Barlow turned to Virgil and said, “Good catch.”
“Not me,” Virgil said. “It was Jesse and his gang.”
Card said, “Man, this is something else. This is a story.”
Barlow would send the pipe end to the ATF lab to see if any fingerprints or DNA could be recovered.
As Virgil was leaving, he asked Card if he knew the fly fisherman George Peck. “Oh, sure, I know George. Why?”
“Is he an instructor here?”
“No, no. He’s the town photographer,” Card said. “He does portraits and high school yearbooks and so on. He’s a blowhard, in my opinion. Harmless, though.”
“I met him up on the Butternut, fly-fishing.”
“Was he wearing that white suit?” Card asked.
“Yeah. I’d never seen anything quite like it,” Virgil said.
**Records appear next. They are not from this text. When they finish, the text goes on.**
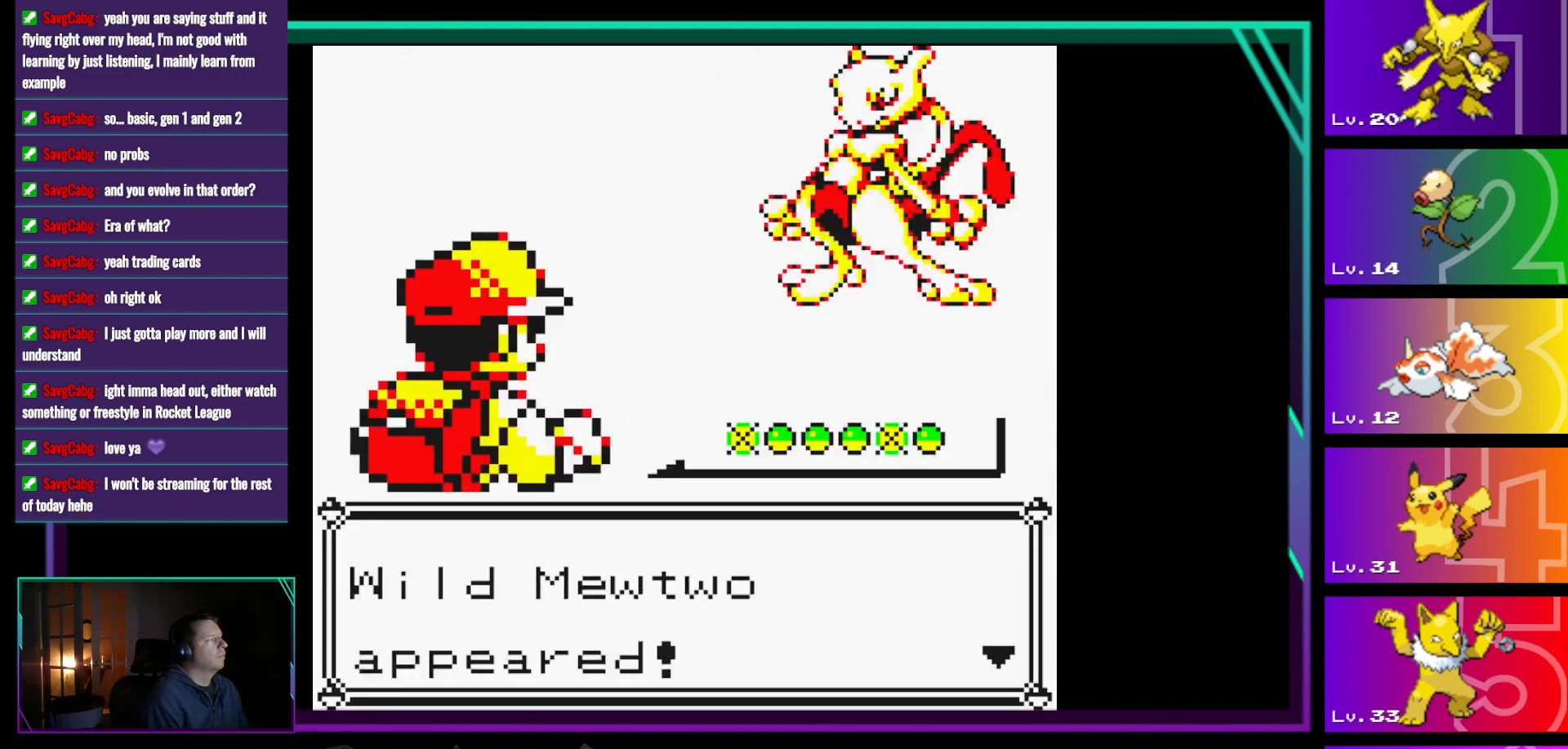
{"buttons": [], "events": [[100, "A", "down"], [333, "A", "up"]]}
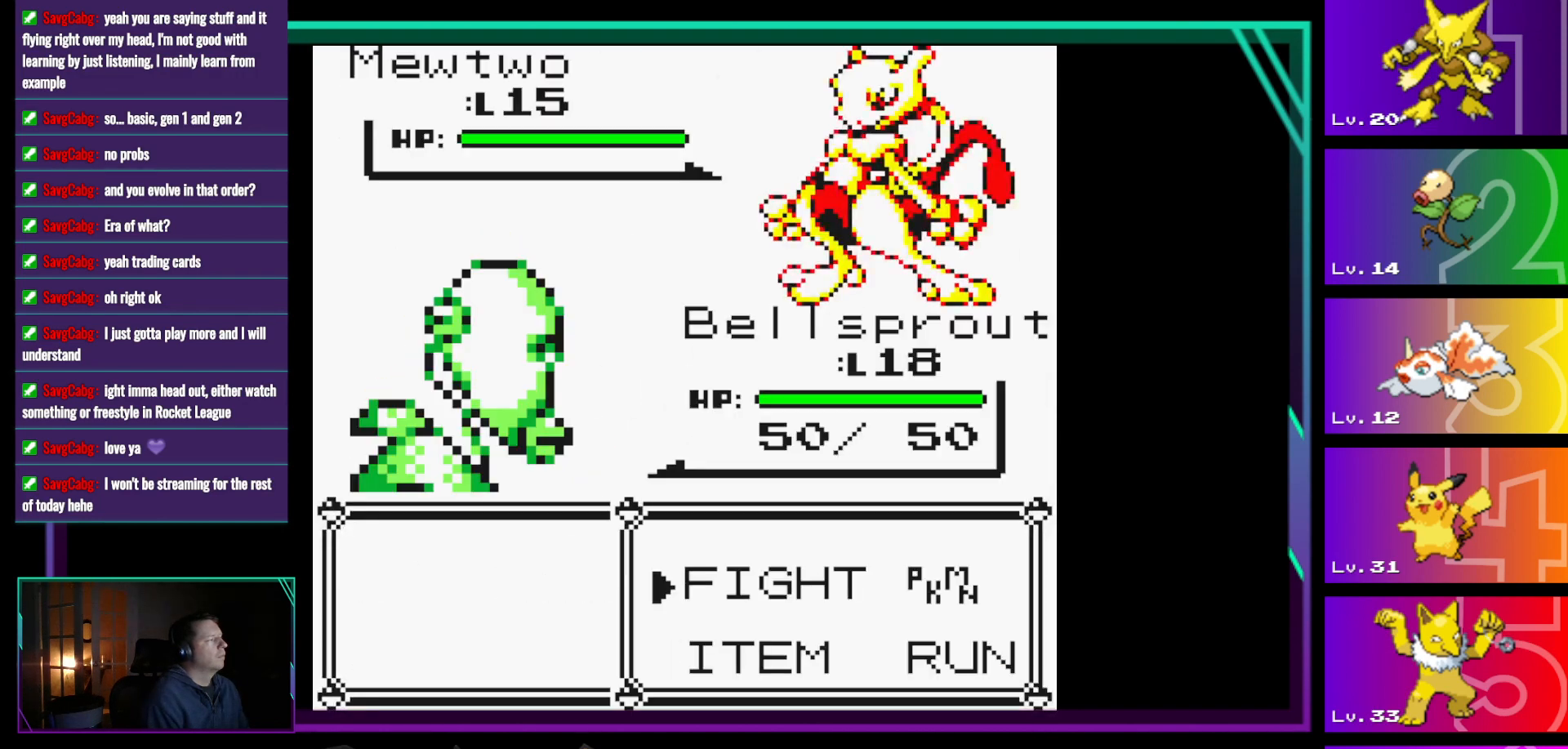
{"buttons": [], "events": []}
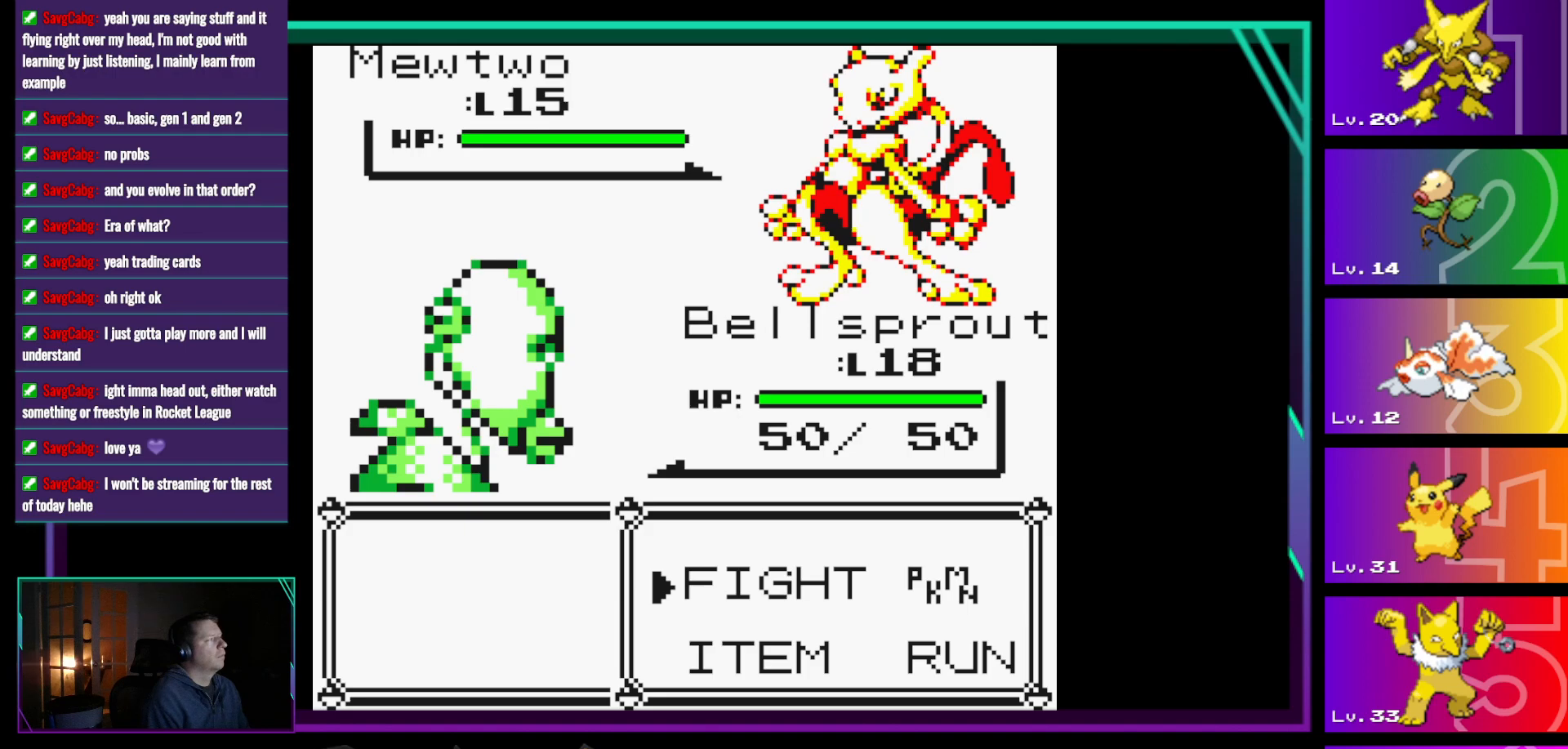
{"buttons": [], "events": [[83, "DPAD_RIGHT", "down"], [233, "DPAD_RIGHT", "up"]]}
“That’s George. He can’t just be a fly fisherman, he has to be an antique fly fisherman. He’s also a member of a tommy-gun club over in Wisconsin. They get together and shoot tommy guns. He collects pocket watches. He’s got an enormous camera, a hundred years old, the size of a Volkswagen. He uses it to go around and document authentic people. He used to be a glider pilot. A regular airplane wasn’t exotic enough-he had to go up without an engine.”
“Authentic people?”
“You know. Poor people, I guess,” Card said. “I’ve known him a long time. Since we were kids. Wouldn’t hurt a fly. You don’t seriously suspect him?”
“No, no. Just doing market research,” Virgil said.
Before going back to his truck, Virgil walked down to the college admissions department and got a copy of the current class catalog, which also listed instructors. The woman behind the admissions desk told him that all instructors, both full-time and part-time, were listed on the college’s website, and most had e-mail addresses.
He sat in the 4Runner for a few minutes, flipping through the catalog. There were dozens of courses, more dozens of instructors. Browsing through the list of courses, he realized that the level of technical sophistication meant that not only the instructors, but the students, could almost certainly build any kind of bomb you wanted.
Including, he thought, atomic. Even if they couldn’t provide the plutonium, they almost certainly could build the mechanism of an atomic bomb, with their computer-assisted design programs: Electronics technology, engineering CAD technology, machine-tool technology, manufacturing engineering technology, mechanical design tech (CAD), research-and-development technology, welding and metal fabrication technology…
A pipe bomb would be child’s play.
In fact, the bombs so far had perhaps been too unsophisticated for the college… but then, there was that pipe debris. Virgil bought the idea that the pipe had been cut in a machine shop, that the bomber had been there.
Ahlquist called: “Everybody’s here for the press conference. You coming?”
Virgil looked at his watch. The time was sneaking past him. “See you in five minutes,” he said. “You know what you’re going to say?”
“Well, it’ll be just like we decided. That we’re making progress, that we’re expecting arrests. It’d be nice if we had made some progress. I’d feel less like a dirty rotten liar, but I guess I can live with it.”
“We did find the bomb factory,” Virgil said. “You could mention that.”
“What?”
“And I’d like to talk to you about market research.”